Aadikeshava Rao's son Ajay (Ajay) wants to marry Pooja and tells Narasimha that he will make him an MLA if he agrees to the marriage. Narasimha quickly agrees, and Pooja too has no objection to her brother's decision. Through a series of misunderstandings, Narasimha thinks that Pooja is in love with Venky, though the two have never met. Narasimha worries that if Pooja and Venky choose each other he will not become a MLA and goes to Venky's family's coffee shop and trashes everything. He destroys Venky's sister's marriage and slaps Venky's father. Venky comes home and sees the destruction. He is confused and swears revenge on Narasimha.

Narasimha screams at his sister, and she decides to commit suicide; when she jumps into the water, Venky saves her. As it is late, he decides to drop her at her home. When Narasimha sees Pooja on Venky's bike, he thinks that they are eloping. Venky and Pooja try to explain that they do not know each other and it is a misunderstanding, but Narasimha does not listen. A fight follows. and Narasimha shoots Venky. Venky survives but kidnaps Pooja and demands an apology, and that Narasimha must fix all that he destroyed. Slowly, Pooja becomes friends with Venky, and after a little while they fall in love, but they do not know this. Pooja goes to her exam hall, and tells Venky she will tell him something after her exam. Pooja was going to say that she loves him.

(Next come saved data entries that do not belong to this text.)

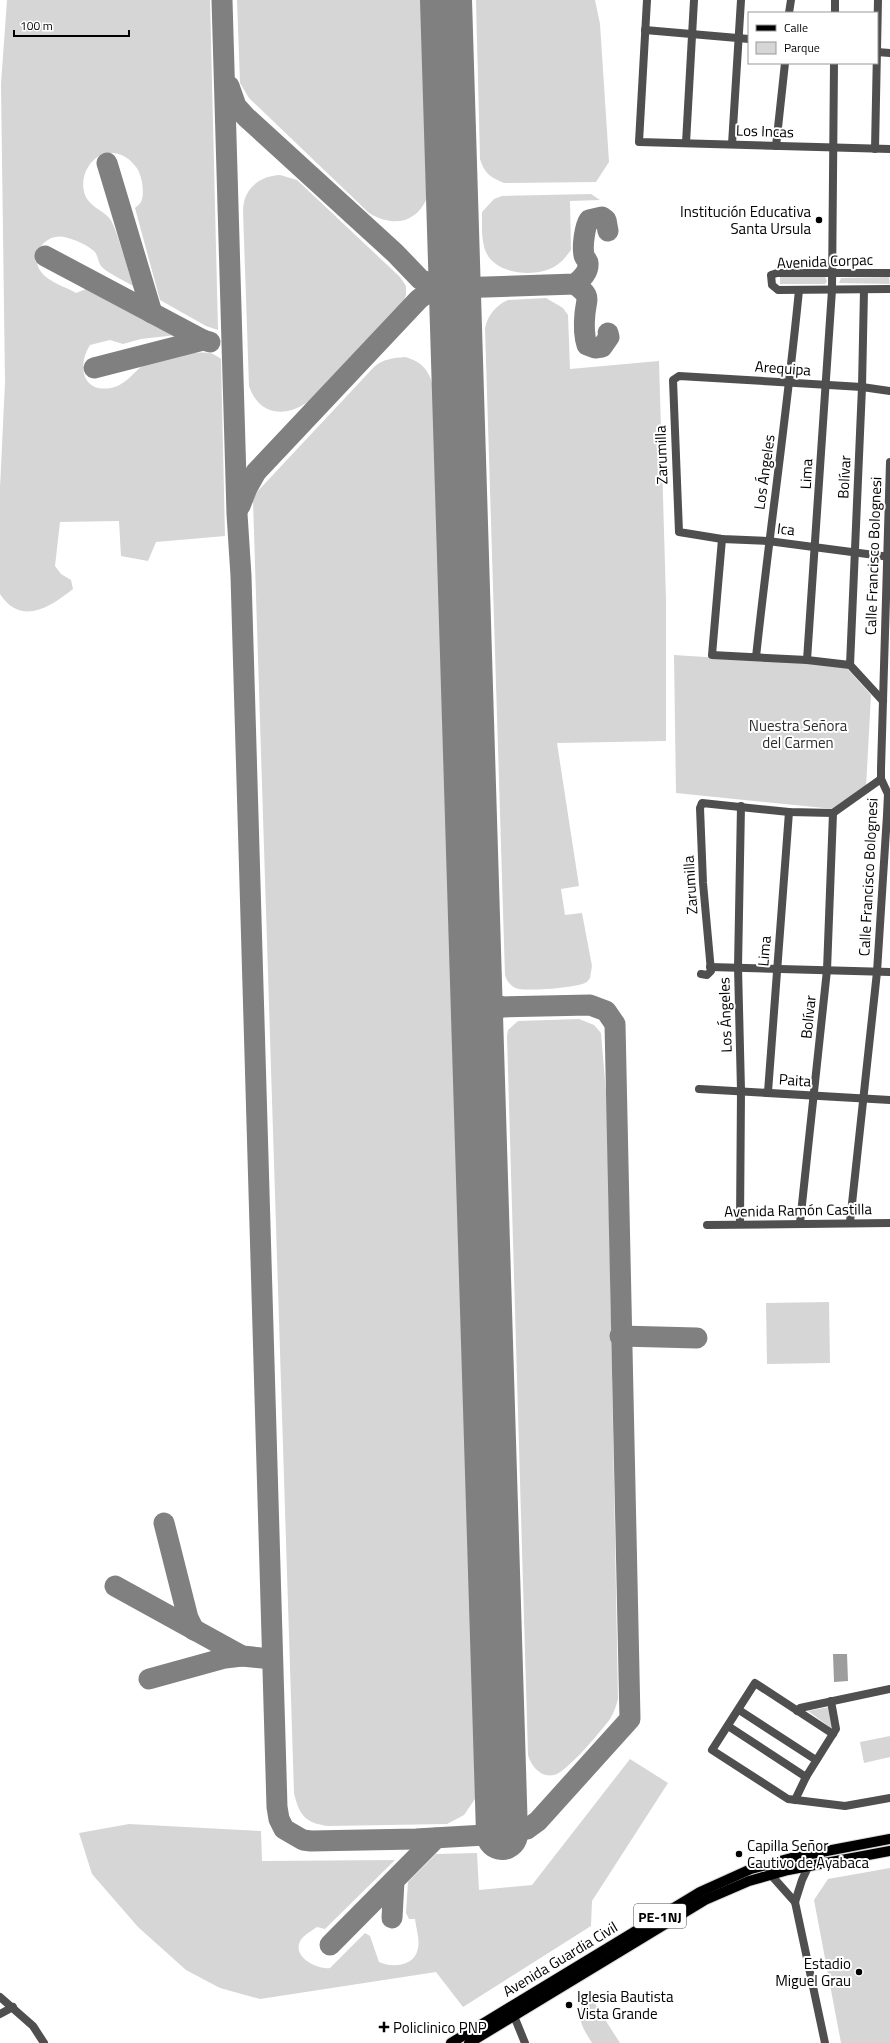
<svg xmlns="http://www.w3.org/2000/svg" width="890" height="2043" viewBox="0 0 890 2043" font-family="'Titillium Web',sans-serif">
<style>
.green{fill:#d6d6d6}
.water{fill:#9d9d9d}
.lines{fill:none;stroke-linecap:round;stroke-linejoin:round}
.taxiway{stroke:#808080;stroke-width:21}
.runway{stroke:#808080;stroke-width:52}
.major-casing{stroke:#dbdbdb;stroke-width:12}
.minor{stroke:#4f4f4f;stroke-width:8}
.major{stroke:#000;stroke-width:10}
.poi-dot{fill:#000;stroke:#fff;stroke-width:1.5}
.labels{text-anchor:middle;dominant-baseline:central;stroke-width:4;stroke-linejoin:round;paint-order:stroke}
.shield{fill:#fff;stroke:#4c4c4c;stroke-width:1}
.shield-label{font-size:14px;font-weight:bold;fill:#000}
.street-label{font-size:15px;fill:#000;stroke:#fff}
.poi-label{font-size:15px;fill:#000;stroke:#fff;text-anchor:start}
.park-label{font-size:15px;fill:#2d2d2d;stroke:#fff}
</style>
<rect width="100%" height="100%" fill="#fff"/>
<g class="green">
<path d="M7,0H210L218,330L206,326L160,300L135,208C137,206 140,204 141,202C145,193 142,174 136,167C130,159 123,154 113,153C90,151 76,181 87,199C93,208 104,211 110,219C116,226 129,274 133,286C125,281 107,273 101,266C98,262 98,256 95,252C88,245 74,239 64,237C44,233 28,257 42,273C49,282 66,287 76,293L86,289L176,335L141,339L123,344L110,340L90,345C77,365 82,393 111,388C124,386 132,374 141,367C153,359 197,350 210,353C214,354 218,357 221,359L225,536L156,542L148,561L121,556L119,521L60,522L55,566L61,574L71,580L73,589C49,608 21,626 0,594V488L5,382L1,84Z"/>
<path d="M237,0H422L427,198C416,224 392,227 369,213L249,98L240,83Z"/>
<path d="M476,0H595L600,24L609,162L596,182L504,183C491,178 484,173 480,159Z"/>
<path d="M280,175L297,180L400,277L406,286V295L404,300L309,401C286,418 259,416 249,386L243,211C243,189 259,176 280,175Z"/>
<path d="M591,194L600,200L570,201L571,250C566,257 561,263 554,267C534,278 495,274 486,252C481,241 482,224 482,212L494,199L502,196Z"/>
<polygon points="780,277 825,277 827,281 825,284 780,284"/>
<polygon points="889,277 890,284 839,283 841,278"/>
<path d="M546,298L563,308L568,315L570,369L659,361L666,599V741L557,743L579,886L561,889L565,915L582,913L592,966L590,978L587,982C577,988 532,991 519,989C512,988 507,982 505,975L485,328C488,315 496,305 508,300Z"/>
<path d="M405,357C424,362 431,373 434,392L462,1355L477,1796L464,1815L447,1824L328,1826C305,1823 299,1815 294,1793L253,501L255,494L374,367C383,359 393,358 405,357Z"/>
<polygon points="674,655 845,666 871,695 866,787 834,809 676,793"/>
<path d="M579,1019L594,1025L601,1033L607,1105L618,1699C616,1706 614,1713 610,1719C602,1730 566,1773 554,1775C541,1778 531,1766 528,1755L507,1036L508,1030L518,1021Z"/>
<polygon points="829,1302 830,1363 767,1364 766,1303"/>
<polygon points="829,1707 833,1726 831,1728 808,1711"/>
<polygon points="890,1736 890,1757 864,1763 860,1742"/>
<path d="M630,1759L668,1783L592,1901L591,1926L463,2007L436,1972L260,1999L220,1988L186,1970L138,1927L92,1874L79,1833L129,1824L261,1831L262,1861L395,1860L325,1929L317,1927C310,1932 301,1936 299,1944C295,1959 319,1970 330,1968L365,1933L370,1936L379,1962C392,1968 415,1967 418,1948C420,1940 416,1928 415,1919H409L406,1913L408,1882L436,1854L477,1853L479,1890L532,1885Z"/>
<polygon points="890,1868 890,2043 841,2043 814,1900 828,1879"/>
<path d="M590,1995V1996L620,2043H592C581,2025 575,2017 586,1997Z"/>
</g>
<polygon class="water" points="833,1654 847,1654 848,1681 834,1682"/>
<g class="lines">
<g class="taxiway">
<polyline points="222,0 237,514 241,576 277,1807 279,1819 284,1829 303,1840 311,1841 416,1839 502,1834 527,1829 538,1821 630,1719 615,1024 606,1011 590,1005 502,1007 489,1012 478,1022"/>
<path d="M229,86L236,106L246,117L395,253L420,279L436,287L455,288L575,284C581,279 589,273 588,263C588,260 584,258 584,255C582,246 585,226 589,220L602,217L606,220L608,231"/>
<polyline points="107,163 152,313"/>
<polyline points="45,256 203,340"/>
<path d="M575,284C591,297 587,296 585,313C584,323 584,336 587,345L595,348L602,347L609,337L608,333"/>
<polyline points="94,368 203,340 210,342"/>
<polyline points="240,506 247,488 256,472 419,299 436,287"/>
<polyline points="476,985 488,1002 502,1007"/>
<polyline points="620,1336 697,1338"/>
<polyline points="164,1523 188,1618 194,1630"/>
<polyline points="115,1586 242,1656"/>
<polyline points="149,1679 225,1658 242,1656 272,1659"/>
<polyline points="392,1918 394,1881"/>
<polyline points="330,1945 436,1838"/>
</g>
<polyline class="runway" points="446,0 502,1834"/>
<g class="major-casing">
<g id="major">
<polyline points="451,2043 700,1892 751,1869 795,1857 890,1839"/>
<polyline points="469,2043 705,1900 749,1881 788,1870 890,1851"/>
</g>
</g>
<g class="minor">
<polyline points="647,0 639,142 890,149"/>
<polyline points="789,13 791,0"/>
<polyline points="835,13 835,0"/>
<polyline points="645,30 749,39"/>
<polyline points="877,52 890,53"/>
<polyline points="686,143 694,0"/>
<polyline points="732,144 741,0"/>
<polyline points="776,146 785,63"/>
<polyline points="875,149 878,0"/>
<polyline points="890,273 777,273 771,275 772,285 778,290 890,289"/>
<polyline points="890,391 862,387 679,376 673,380 679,532 722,539 768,541 890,557"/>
<polyline points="722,539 712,655 807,660 850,665 883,701"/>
<path d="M756,657C769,535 787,413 799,290"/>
<polyline points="807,660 832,290 834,63"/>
<polyline points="850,665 862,387 864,290"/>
<polyline points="710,967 890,972"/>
<polyline points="701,974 707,975 711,971 703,883 700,808 702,803 789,812 833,813 881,779"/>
<polyline points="699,1089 890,1100"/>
<polyline points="768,1092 789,812"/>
<polyline points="850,1222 877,972 887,815 888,794 881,779 881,769 890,462"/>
<polyline points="800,1223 827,970 833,813"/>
<polyline points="740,1224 741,1090 738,967 741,806"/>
<polyline points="707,1225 890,1223"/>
<polyline points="739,1710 816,1760"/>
<polyline points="797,1711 800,1708 890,1689"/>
<polyline points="728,1726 806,1777"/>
<polyline points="833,1734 755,1683 712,1750 788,1799 845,1806 890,1798"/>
<polyline points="795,1800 806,1777 836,1729 831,1701"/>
<polyline points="768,1865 771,1875 795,1902"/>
<polyline points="809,1865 802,1880 795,1902 825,2043"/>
<polyline points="0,1997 33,2026 44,2043"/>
<polyline points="0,2014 13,2007"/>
<polyline points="514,2016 525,2043"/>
</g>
<use href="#major" class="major"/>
</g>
<g class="poi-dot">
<circle cx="819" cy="220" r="4"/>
<circle cx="739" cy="1854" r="4"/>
<circle cx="859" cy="1972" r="4"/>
<circle cx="569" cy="2005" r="4"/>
<path d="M382 2021h4v4h4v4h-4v4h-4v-4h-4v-4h4z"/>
</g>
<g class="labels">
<rect class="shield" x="634" y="1904" width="52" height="24" rx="3"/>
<g class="shield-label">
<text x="660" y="1916">PE-1NJ</text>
</g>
<g class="street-label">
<text transform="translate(765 131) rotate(2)">Los Incas</text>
<text transform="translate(825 261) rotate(-2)">Avenida Corpac</text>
<text transform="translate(783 368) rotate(4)">Arequipa</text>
<text transform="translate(661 455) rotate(-92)">Zarumilla</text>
<text transform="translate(764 472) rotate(-82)">Los Ángeles</text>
<text transform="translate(806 474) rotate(-87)">Lima</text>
<text transform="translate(844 477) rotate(-87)">Bolívar</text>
<text transform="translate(786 529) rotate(7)">Ica</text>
<text transform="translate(873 556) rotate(-88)">Calle Francisco Bolognesi</text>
<text transform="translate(868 877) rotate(-87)">Calle Francisco Bolognesi</text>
<text transform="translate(690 885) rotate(-94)">Zarumilla</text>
<text transform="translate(764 951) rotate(-85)">Lima</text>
<text transform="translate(725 1015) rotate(-92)">Los Ángeles</text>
<text transform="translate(808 1017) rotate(-84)">Bolívar</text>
<text transform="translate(795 1080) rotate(4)">Paita</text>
<text transform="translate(798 1210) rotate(-1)">Avenida Ramón Castilla</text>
<text transform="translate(560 1959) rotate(-31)">Avenida Guardia Civil</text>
</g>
<g class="poi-label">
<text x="811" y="211" text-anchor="end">Institución Educativa<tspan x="811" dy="17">Santa Ursula</tspan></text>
<text x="747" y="1845">Capilla Señor<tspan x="747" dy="17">Cautivo de Ayabaca</tspan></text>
<text x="851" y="1963" text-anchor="end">Estadio<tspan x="851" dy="17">Miguel Grau</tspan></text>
<text x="577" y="1996">Iglesia Bautista<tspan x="577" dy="17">Vista Grande</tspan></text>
<text x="393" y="2027">Policlinico PNP</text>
</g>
<g class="park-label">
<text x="798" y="725">Nuestra Señora<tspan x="798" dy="17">del Carmen</tspan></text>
</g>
</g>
<rect x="748" y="12" width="130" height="52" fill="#ffffff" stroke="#999999"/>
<rect x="756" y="25" width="20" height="6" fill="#000000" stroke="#999999"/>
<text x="784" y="32" font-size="12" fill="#000000">Calle</text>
<rect x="756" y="42" width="20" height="12" fill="#d6d6d6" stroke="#999999"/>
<text x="784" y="52" font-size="12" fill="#000000">Parque</text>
<path d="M14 30v6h115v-6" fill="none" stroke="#000000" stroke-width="2"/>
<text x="20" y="30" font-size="12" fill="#000000" stroke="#ffffff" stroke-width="3" paint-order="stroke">100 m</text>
</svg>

Meanwhile, Venky's friends and family explain the misunderstanding to Narasimha, and he immediately apologizes and fixes all the destruction he has caused. Pooja is not able to tell Venky her feelings because her brother comes and apologizes. Now Venky does not want to create any more problems, so he denies his love for Pooja. Pooja does not want to marry Ajay, but she accepts to make her brother happy. Ajay figures out that Pooja has been kidnapped and thinks that Venky and Pooja are in love. Aadikeshava Rao then insults Pooja. This leads to a fight, and their wedding is called off. Narsimha thinks that Pooja should marry Venky, and they happily get married.

==Cast==

- Vishnu Manchu as Venkatappa Naidu (Venky)
- Taapsee as Pooja
- Prakash Raj as Narasimha
- Sayaji Shinde as Home Minister Aadikeshava Rao
- Ajay as Ajay
- Sanjay Reddy as Venky's brother
- Sudeepa Pinky as Venky's sister
- Brahmanandam
- Satyam Rajesh as Venky's friend
- Tanikella Bharani as Venky's father
- Rama Prabha
- Pragathi
- Satya Krishnan
- Banerjee
- Jeeva as Narasimha's friend
- Narsing Yadav as Narasimha's friend
- Shiva Reddy as Siva
- Raghunatha Reddy
- Gangadhar Panday as Principal

==Soundtrack==
Mani Sharma has composed the original score and soundtracks for the film. The audio was released on Mayuri Audio.

- Political Rowdy (Tamil Version)

Telugu Track-List
| No. | Title | Lyrics | Singer(s) | Length |
|---|---|---|---|---|
| 1. | "Hello Everybody" | Ramajogayya Sastry | Ranjith | 4:27 |
| 2. | "Padha Padha" | Vennelakanti | Hemachandra, Malavika | 4:13 |
| 3. | "Sadaymiya" | Vennelakanti | Ranjith, Rita | 4:13 |
| 4. | "Kalagane Veyla" | Bhaskarabhatla Ravi Kumar | Sreerama Chandra, Saindhavi | 4:45 |
| 5. | "Olla" | Viswa | Ranjith, Janani | 4:45 |
| 6. | "Naathone Nuvvu" | Ramajogayya Sastry | Saketh, Saindhavi | 5:00 |
| 7. | "Yedho Yedho" | Ramajogayya Sastry | Karthik, Chaitra | 4:50 |
| Total length: |  |  |  | 32:13 |

| No. | Title | Length |
|---|---|---|
| 1. | "Chenna Pulla Savatha Pulla" | 3:33 |
| 2. | "Itho Itho Itho Uillasam" | 3:06 |
| 3. | "Hello Everybody" | 4:24 |
| Total length: |  | 11:03 |

==Reception==
Idlebrain wrote "Plus points of the movie are interesting screenplay and entertainment in the second half. On the flip side, The director couldn’t get it right in the first half and climax. On a whole, Vastadu Naa Raju is a decent entertainer with commercial elements packed in it." The film was dubbed in Tamil under the title Political Rowdy and was released on 17 October 2014. The film is dubbed as "Dare Devil" in Hindi.